The Belongil rock wall is close to completion; it’s a new stretch of 100-odd metres of rock to complement other structures that are of inferior engineering standards along a world-renowned beach.
This new wall has cost ratepayers nearly $1 million, and aims to protect one piece of Council-owned land.
Beside that land, it directly benefits neighbouring properties. Anyway the project has been long, expensive, painful and arduous, with coastal experts unhappy about potential public amenity loss.
Placing rocks there will mean the beach will eventually erode, we are told.
There are many legal uncertainties, but what we do know is that this is setting a precedent.

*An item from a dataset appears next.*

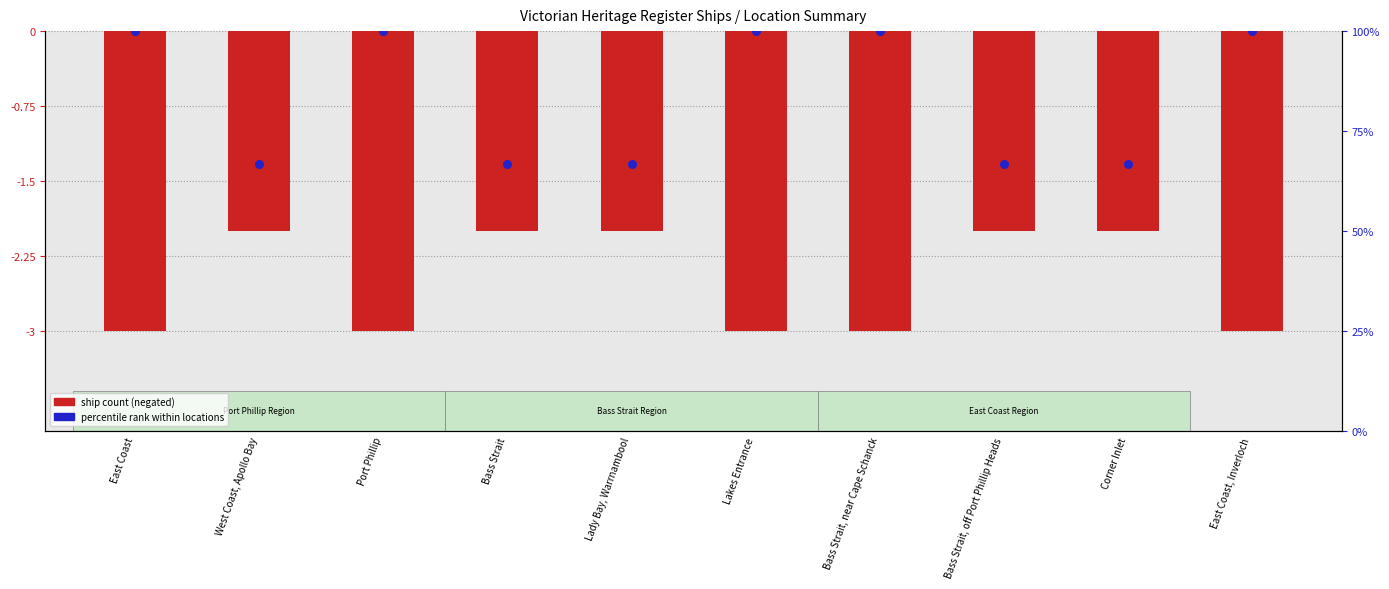

Which series reaches the maximum Y coordinate?

Percentile rank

This project was pushed through in a hurry by the Belongil Five before any overarching strategic planning document was formulated.

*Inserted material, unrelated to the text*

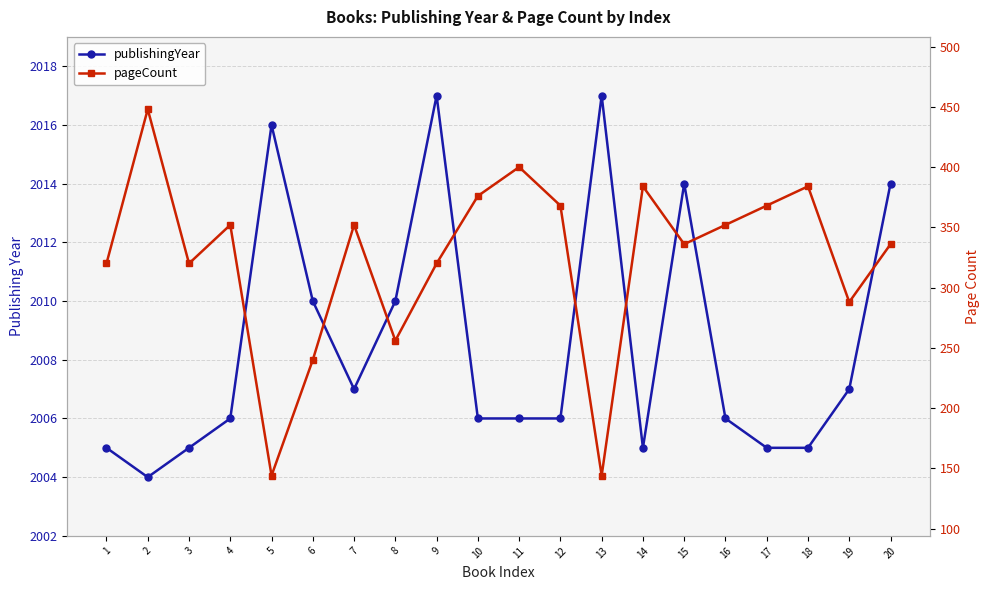

How many interior local peaks does the pageCount series have?

6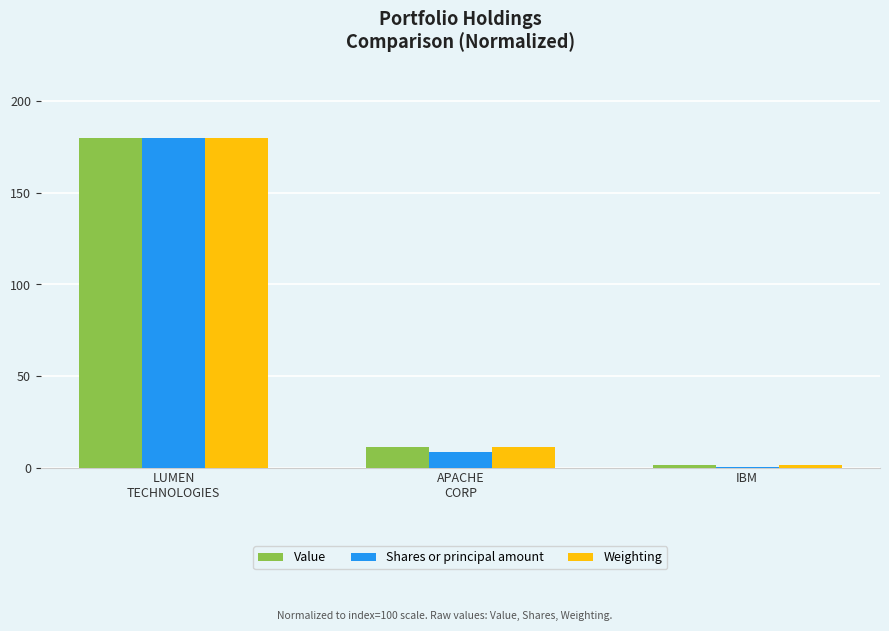

What is the sum of all Weighting values?

192.5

Enter the Coastal Hazard Management Study Byron Bay Embayment. If your eyes haven’t glazed over, well done. Because here, dear reader, we have entered a new stage.

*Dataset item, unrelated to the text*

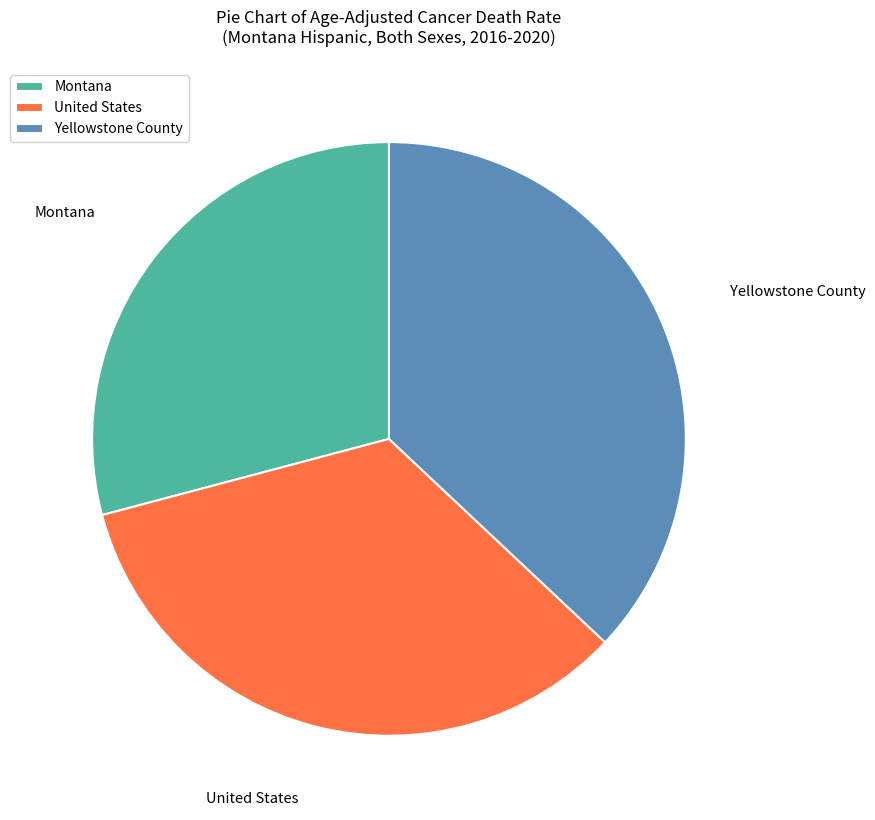

What is the ratio of the value at Montana to the value at Yellowstone County?

0.8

This Coastal Hazard Study thingy is needed to guide future planning of beaches around Byron Bay.
What was tabled Thursday was a report on this by consultants Water Research Laboratory (WRL) that included NSW government department letters to staff which point to a number of ‘issues and errors’ within that report.
That inlcudes WRL’s cost benefit analysis (CBA) and a lack of plans to replenish the expected loss of sand.
The Office of Environment and Heritage (OEH) also says that planned retreat, not rock structures, would be the best outcome given a revised cost benefit analysis.
Council passed a motion – which will be likley rescinded later – to seek an ‘independent report from a qualified practitioner with experience in coastal morphology.’
It would explore sand transfer/nourishment methodology and planned retreat options, as per government advice.
Given what’s at stake, that would seem reasonable.
The Echo asked Cr Woods why she continues to vote against clear advice from the state government, specifically the sand nourishment request and cost benefit analysis (CBA) aspects.
The Echo understands that the OEH have offered to do the CBA free of charge, yet the Belongil Five insist on using ratepayer money to fund it.
Cr Woods said, ‘I am very much in favour of protecting the Belongil Spit simply because of the massive costs that Council would incur if we didn’t. I am against any further development on the immediate coastline, but am very happy to support protecting what we currently have.’
She said, ‘OEH have been obstructionist in their handling of the whole process and every time we are close to a decision, they come up at the 11th hour with another excuse why we cannot move forward.’
‘At the end of the day, it will be the minister who will decide.’